▶ **Halaman**:
Ronaboyd Mahdiharja

Sebuah goresan nan Pribadi mengenai metamorforsis dalam alam pemikiran perjalan menjadi manusia.

Mar 25, 2019


Si Berlin tiap kudekati tersenyum. Senyumnya lebar. Aku tidak tahu alasannya tersenyum. Mungkin karena dia merasa melihat teman sebaya padahal aslinya baby face dududu... Aku pun ikut-ikutan tertawa karena dia tersenyum dengan memamerkan gusi yang belum tumbuh gigi alias senyum gigi ompong dedek bayi emez.

Ketika melihat si Berlin diriku mengingat saat-saat “apakah aku harus segera menikah dan memiliki anak?” Pada banyak sisi diriku belum siap, akan tetapi saat melihat kondisi fisik ada dorongan untuk menyegerakannya. Khususnya, anak. Perihal anak ini aku jadi menyadari suatu obrolan dengan sobat lama dari Masalembu yang sedang di Mesir. Kejadiannya delapan tahun silam melalui chat facebook. Ada kekhawatiran pada diriku merawat anak dalam dunia yang serba nisbi dan penuh chaos. Lantas ia seperti menenangkan dengan mengatakan, “Tenang, cak. Sampeyan maqamnya seperti Basudewa.” Pada saat itu aku tak menimpali kelakarnya dan tidak menanyakan lebih lanjut Basudewa si ayah atau anak? Sepengetahuanku Basudewa ialah ayah yang mendidik Baladewa dan Kresna menjadi ksatria dalam Baratayudha yang sakti dan ditakuti. Bahkan keduanya dihalangi untuk mendukung salah satu pihak karena kesaktiannya. Namun, nama Basudewa juga pernah dipakai Kresna dalam sebuah penyamaran dalam salah satu babak wayang.

Seingatku, Basudewa dalam mendidik kedua anaknya mencampurkan berbagai metode. Ia seperti mempergunakan konsep phronesis Aristoteles, membuat Baladewa dan Kresna belajar untuk membuat penilaian yang logis dan benar sekaligus juga moral excellence sebagai seorang calon raja. Basudewa mengajak Kresna dan Baladewa mendefinisikan kebaikan layaknya seorang idealis dan mempraktikkan dalam kehidupan sehari-hari.

▶ **Informasi yang Diberikan**:
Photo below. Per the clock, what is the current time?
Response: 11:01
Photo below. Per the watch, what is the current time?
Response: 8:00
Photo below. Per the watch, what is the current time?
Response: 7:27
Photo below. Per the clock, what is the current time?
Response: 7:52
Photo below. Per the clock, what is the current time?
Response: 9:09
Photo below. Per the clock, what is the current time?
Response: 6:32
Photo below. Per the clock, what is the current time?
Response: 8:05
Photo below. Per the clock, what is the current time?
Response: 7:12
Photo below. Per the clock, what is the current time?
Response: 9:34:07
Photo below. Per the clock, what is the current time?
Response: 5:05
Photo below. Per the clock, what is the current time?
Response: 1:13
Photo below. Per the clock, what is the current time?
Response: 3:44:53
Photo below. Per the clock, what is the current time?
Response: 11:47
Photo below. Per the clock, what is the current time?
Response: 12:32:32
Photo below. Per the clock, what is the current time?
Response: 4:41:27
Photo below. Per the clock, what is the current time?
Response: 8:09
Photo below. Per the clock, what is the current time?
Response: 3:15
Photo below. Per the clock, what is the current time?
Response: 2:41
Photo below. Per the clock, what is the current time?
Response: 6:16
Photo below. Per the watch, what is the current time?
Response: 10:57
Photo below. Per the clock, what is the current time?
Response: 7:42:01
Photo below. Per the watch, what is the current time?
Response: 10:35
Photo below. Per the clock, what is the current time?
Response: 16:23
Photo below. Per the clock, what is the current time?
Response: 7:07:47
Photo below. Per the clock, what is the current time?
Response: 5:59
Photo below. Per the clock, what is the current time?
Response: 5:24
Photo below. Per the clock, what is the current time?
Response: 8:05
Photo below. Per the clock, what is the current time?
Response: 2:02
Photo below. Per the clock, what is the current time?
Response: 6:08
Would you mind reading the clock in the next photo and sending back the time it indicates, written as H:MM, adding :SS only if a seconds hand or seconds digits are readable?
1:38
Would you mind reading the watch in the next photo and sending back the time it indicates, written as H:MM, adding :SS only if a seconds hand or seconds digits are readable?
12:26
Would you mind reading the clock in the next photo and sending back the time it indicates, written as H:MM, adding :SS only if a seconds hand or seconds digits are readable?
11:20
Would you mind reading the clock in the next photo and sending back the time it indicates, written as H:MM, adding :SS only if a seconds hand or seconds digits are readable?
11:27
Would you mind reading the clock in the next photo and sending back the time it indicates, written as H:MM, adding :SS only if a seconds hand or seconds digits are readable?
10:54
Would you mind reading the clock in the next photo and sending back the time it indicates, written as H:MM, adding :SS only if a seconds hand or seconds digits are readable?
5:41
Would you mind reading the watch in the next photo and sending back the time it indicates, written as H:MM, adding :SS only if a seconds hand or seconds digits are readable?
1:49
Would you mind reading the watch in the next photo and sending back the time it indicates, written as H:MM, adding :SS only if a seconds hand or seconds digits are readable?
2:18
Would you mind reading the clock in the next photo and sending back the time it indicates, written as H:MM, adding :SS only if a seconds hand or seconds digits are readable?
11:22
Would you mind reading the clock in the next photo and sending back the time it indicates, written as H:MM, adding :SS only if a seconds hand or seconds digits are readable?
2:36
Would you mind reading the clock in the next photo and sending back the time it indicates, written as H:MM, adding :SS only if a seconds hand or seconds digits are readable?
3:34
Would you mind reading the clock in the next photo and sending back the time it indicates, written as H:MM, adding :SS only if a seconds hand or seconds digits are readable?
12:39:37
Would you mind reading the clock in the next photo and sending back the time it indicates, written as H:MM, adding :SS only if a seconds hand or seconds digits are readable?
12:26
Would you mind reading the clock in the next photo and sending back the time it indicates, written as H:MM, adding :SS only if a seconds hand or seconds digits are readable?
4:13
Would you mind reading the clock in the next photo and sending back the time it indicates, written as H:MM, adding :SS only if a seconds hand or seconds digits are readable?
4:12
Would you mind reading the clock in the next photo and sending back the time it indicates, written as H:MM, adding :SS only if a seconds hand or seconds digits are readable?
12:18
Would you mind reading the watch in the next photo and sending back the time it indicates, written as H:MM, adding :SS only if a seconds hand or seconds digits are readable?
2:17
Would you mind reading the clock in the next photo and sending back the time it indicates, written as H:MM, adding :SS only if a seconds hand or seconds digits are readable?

▶ **Petunjuk Pengerjaan**:
1. Salin tanpa perubahan entri catatan pembacaan jam, mulai dari baris pertama hingga baris yang memuat "Response: 9:34:07", termasuk baris tersebut.
2. Lanjutkan tulisan tentang renungan soal anak dan cara Basudewa mendidik anak-anaknya, dimulai setelah kalimat terakhir yang tercantum.

▶ **Jawaban Tertulis**:
1.
Photo below. Per the clock, what is the current time?
Response: 11:01
Photo below. Per the watch, what is the current time?
Response: 8:00
Photo below. Per the watch, what is the current time?
Response: 7:27
Photo below. Per the clock, what is the current time?
Response: 7:52
Photo below. Per the clock, what is the current time?
Response: 9:09
Photo below. Per the clock, what is the current time?
Response: 6:32
Photo below. Per the clock, what is the current time?
Response: 8:05
Photo below. Per the clock, what is the current time?
Response: 7:12
Photo below. Per the clock, what is the current time?
Response: 9:34:07

2.
Mereka sering diajak sang ayah berkeliling menemukan esensi dari setiap kejadian: di pasar, hutan, kerajaan, laut. Hal ini penting karena kenyataan memang pahit dan mereka harus siap menerima takdir Hyang Wenang. Ketika Kresna tua, ia duduk di atas gunung sambil melihat Dwarawati yang dibangun dan di puncak jaya lenyap bersama wangsa Yadawa. Pada momen itu, aku seperti melihat perdebatan mu’tazilah, qadariyah, jabariyah maupun ahlu sunnah tentang qada’ dan qadar.

Saat ini manusia merasa memiliki kebebasan dan free choice. Akan tetapi, menurutku, itu semu belaka. Memang benar ada ayat yang menyatakan Allah tidak mengubah keadaan suatu kaum sehingga mereka mengubah keadaan mereka sendiri. Akan tetapi, itu ada lanjutan ayatnya, yakni jika Allah menghendaki. Akan terasa janggal bila Allah yang mengikuti kehendak manusia, sifat Ketuhanan justru akan hilang. Kita saja tidak pernah dilibatkan dalam memilih ayah dan ibu. Kita juga tidak pernah bisa mengendalikan aliran darah dalam tubuh. Bahkan saat manusia berusaha sekuat tenaga menjaga kesehatan, ia tetap akan sakit.

Perihal kebebasan dan free choice ini pula yang membuatku banyak tersenyum. Apalagi jika berkaitan dengan tuntutan hak. Menuntut hak itu seperti menuntut hawa nafsu dan ego. Manusia memang punya hak, tetapi juga punya kewajiban. Jangan-jangan kita menuntut hak lebih banyak daripada kewajiban yang kita lakukan. Itu pun kalau kita berhak, kalau tidak?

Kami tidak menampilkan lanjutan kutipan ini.